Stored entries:
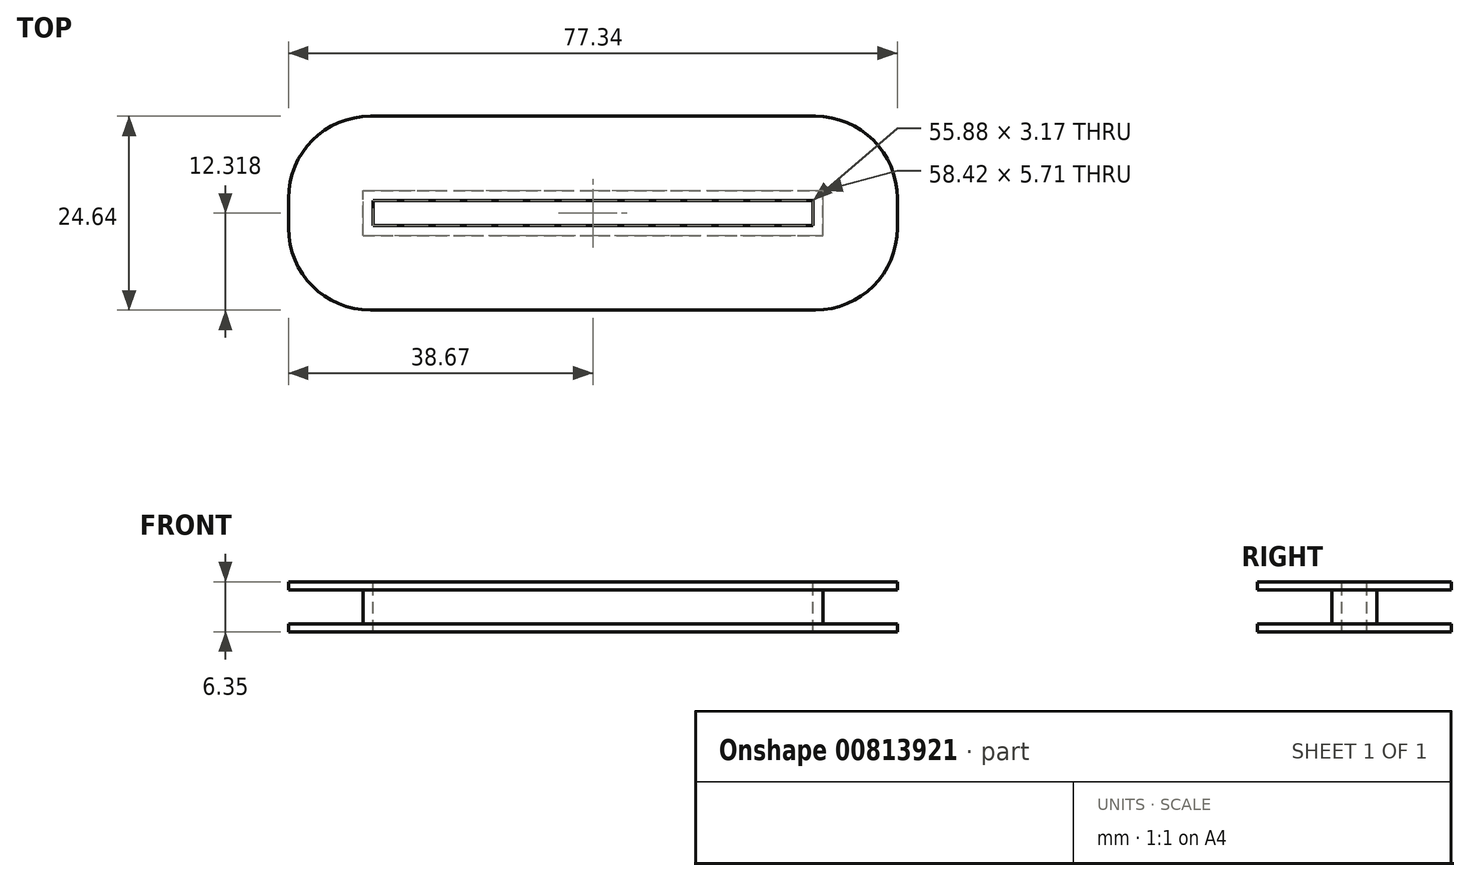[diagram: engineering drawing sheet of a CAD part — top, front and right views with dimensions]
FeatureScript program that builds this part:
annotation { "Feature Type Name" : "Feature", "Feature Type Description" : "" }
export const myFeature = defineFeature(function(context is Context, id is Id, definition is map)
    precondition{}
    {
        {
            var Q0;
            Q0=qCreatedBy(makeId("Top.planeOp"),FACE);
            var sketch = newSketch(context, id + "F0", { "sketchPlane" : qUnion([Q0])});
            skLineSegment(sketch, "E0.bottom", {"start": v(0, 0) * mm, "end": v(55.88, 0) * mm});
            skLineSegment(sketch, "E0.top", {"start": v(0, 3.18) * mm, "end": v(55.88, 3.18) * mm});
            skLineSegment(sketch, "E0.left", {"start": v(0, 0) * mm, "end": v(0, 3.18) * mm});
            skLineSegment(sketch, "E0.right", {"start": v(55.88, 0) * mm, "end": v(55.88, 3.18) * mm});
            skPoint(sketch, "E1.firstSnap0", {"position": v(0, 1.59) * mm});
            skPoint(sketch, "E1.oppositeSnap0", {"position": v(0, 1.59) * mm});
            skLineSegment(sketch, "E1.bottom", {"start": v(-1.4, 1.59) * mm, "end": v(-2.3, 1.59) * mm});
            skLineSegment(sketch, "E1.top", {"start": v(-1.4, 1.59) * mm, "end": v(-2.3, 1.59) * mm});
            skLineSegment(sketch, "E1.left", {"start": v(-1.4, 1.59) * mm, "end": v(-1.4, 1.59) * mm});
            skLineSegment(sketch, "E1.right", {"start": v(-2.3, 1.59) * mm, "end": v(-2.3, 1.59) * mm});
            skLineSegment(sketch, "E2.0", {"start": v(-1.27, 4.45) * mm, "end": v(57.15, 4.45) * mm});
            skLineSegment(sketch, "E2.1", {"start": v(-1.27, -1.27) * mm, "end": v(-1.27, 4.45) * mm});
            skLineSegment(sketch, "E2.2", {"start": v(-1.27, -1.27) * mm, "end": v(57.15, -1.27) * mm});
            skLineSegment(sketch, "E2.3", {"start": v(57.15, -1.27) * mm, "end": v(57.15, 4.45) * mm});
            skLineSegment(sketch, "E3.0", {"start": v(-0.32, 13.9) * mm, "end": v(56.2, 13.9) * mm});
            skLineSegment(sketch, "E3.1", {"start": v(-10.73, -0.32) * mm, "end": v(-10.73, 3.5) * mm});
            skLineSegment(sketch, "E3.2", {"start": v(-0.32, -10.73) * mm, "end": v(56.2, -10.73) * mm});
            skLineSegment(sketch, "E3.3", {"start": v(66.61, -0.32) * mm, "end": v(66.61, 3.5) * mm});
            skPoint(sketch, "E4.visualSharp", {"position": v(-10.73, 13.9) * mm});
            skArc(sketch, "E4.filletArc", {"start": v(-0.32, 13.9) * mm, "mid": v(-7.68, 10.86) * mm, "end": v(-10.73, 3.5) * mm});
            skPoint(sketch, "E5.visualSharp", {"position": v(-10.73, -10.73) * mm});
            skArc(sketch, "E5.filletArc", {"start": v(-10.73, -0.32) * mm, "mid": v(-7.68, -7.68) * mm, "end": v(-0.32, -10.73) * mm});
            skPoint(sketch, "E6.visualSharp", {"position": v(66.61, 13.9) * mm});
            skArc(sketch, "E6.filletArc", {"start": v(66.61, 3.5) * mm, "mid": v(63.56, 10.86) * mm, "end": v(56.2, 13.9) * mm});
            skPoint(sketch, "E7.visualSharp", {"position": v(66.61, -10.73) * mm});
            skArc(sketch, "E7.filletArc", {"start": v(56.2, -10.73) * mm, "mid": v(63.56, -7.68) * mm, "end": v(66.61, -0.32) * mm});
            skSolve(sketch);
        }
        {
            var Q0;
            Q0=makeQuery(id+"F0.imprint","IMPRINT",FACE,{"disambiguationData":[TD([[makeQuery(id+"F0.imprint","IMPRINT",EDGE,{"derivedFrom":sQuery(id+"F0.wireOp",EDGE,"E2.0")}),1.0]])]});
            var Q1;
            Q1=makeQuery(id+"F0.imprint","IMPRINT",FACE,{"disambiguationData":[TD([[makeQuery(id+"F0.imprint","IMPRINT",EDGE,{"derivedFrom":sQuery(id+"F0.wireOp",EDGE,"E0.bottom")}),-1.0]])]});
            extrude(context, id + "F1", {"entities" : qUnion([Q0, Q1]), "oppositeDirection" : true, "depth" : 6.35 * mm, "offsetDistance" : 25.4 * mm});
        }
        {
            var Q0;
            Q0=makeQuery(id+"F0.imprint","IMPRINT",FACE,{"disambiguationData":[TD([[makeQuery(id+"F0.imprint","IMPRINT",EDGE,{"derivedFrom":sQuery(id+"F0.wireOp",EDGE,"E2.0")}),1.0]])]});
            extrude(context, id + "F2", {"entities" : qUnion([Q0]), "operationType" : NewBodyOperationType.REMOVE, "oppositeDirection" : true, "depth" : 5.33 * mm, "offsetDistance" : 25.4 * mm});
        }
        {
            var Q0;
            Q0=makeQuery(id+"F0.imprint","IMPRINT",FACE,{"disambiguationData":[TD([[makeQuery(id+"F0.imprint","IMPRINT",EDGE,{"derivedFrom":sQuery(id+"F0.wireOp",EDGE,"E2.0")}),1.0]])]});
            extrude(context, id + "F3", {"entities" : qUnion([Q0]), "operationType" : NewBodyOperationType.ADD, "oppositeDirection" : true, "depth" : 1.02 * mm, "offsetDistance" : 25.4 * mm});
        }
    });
---
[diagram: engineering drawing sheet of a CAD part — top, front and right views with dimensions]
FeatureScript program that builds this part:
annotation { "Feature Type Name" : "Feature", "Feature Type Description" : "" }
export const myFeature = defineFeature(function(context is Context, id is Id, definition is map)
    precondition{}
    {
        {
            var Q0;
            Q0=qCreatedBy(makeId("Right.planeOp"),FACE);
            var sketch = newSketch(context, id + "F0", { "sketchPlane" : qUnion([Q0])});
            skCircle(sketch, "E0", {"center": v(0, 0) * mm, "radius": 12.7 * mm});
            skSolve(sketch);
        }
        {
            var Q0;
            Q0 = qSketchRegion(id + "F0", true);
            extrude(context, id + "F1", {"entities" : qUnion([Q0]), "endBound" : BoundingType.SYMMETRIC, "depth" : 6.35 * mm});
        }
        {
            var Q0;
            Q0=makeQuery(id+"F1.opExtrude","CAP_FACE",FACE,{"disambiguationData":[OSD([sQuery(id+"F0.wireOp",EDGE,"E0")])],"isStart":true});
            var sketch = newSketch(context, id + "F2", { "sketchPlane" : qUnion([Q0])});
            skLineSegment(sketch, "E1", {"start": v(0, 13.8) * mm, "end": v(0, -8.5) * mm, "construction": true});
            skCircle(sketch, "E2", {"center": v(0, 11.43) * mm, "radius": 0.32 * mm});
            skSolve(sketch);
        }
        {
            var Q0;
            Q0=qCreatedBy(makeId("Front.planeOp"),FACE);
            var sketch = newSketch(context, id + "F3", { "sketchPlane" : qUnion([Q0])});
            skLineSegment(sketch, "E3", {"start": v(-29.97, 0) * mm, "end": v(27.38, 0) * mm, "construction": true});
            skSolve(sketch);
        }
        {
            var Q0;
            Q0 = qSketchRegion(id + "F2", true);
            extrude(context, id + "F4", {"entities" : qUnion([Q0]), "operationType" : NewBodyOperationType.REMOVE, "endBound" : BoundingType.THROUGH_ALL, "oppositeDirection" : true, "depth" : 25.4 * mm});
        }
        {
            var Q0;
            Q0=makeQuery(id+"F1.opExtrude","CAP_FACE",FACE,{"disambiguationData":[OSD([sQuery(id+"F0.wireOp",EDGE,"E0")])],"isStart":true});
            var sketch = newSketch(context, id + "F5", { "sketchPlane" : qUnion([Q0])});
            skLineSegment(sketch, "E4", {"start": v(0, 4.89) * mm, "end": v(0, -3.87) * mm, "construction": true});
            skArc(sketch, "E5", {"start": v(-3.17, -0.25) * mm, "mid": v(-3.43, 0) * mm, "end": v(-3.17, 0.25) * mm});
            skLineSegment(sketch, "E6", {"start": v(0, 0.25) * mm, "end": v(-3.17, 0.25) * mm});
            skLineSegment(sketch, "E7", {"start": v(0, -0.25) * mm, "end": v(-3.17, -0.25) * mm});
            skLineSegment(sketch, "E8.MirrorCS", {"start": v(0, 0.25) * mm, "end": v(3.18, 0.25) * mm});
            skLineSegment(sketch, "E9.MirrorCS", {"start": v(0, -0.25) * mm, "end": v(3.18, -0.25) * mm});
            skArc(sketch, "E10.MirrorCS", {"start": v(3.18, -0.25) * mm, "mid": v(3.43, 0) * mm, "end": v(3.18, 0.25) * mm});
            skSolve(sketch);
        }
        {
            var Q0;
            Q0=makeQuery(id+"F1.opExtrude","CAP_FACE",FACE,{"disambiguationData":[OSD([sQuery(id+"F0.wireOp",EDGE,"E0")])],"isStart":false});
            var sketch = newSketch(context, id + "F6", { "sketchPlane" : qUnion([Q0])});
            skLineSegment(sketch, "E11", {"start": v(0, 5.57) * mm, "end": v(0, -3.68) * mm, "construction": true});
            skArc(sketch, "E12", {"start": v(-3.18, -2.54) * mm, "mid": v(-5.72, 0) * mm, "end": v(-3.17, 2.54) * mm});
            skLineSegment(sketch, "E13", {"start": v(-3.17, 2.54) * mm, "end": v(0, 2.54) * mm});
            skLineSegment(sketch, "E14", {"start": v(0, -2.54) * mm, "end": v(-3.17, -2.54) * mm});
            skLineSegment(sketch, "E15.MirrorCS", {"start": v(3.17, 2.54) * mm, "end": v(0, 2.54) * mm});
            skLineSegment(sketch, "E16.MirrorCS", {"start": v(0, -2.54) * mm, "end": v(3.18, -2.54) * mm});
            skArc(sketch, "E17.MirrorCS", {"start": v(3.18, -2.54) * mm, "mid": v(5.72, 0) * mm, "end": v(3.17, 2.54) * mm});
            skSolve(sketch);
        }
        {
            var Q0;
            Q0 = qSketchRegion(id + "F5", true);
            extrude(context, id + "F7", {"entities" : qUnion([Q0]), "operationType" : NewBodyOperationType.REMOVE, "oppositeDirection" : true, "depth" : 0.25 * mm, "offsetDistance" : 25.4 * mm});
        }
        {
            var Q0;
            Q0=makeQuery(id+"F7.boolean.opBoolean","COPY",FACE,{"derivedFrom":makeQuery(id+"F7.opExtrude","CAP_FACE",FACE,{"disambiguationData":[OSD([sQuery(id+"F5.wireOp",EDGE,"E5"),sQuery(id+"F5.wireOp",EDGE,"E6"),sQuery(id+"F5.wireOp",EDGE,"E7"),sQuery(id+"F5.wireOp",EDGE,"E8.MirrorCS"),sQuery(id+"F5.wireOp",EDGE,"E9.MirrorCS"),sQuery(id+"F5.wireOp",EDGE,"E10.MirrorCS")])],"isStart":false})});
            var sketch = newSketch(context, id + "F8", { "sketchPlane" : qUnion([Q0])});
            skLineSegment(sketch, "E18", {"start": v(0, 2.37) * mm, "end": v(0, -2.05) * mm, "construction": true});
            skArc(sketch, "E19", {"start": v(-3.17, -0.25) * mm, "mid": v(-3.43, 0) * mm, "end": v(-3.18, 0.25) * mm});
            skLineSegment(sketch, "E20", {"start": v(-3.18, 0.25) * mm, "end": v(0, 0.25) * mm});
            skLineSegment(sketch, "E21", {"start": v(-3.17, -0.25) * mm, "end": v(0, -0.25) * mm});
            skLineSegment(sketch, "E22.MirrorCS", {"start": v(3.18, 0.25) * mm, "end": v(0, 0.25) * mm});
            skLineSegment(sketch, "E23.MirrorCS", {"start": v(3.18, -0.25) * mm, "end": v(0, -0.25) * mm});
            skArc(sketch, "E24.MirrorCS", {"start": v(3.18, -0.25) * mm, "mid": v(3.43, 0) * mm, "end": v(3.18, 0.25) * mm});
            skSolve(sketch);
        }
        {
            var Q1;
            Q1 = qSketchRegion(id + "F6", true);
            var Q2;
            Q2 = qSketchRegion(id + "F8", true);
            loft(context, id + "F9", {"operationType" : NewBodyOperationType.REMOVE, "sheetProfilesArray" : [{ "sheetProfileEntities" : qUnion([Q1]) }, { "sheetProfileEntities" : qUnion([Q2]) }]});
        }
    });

TASK REQUIREMENTS: State how many lines in the items above contain the string "qSketchRegion", with case counting, and give only the number.

RESULT OF THE TASK: 5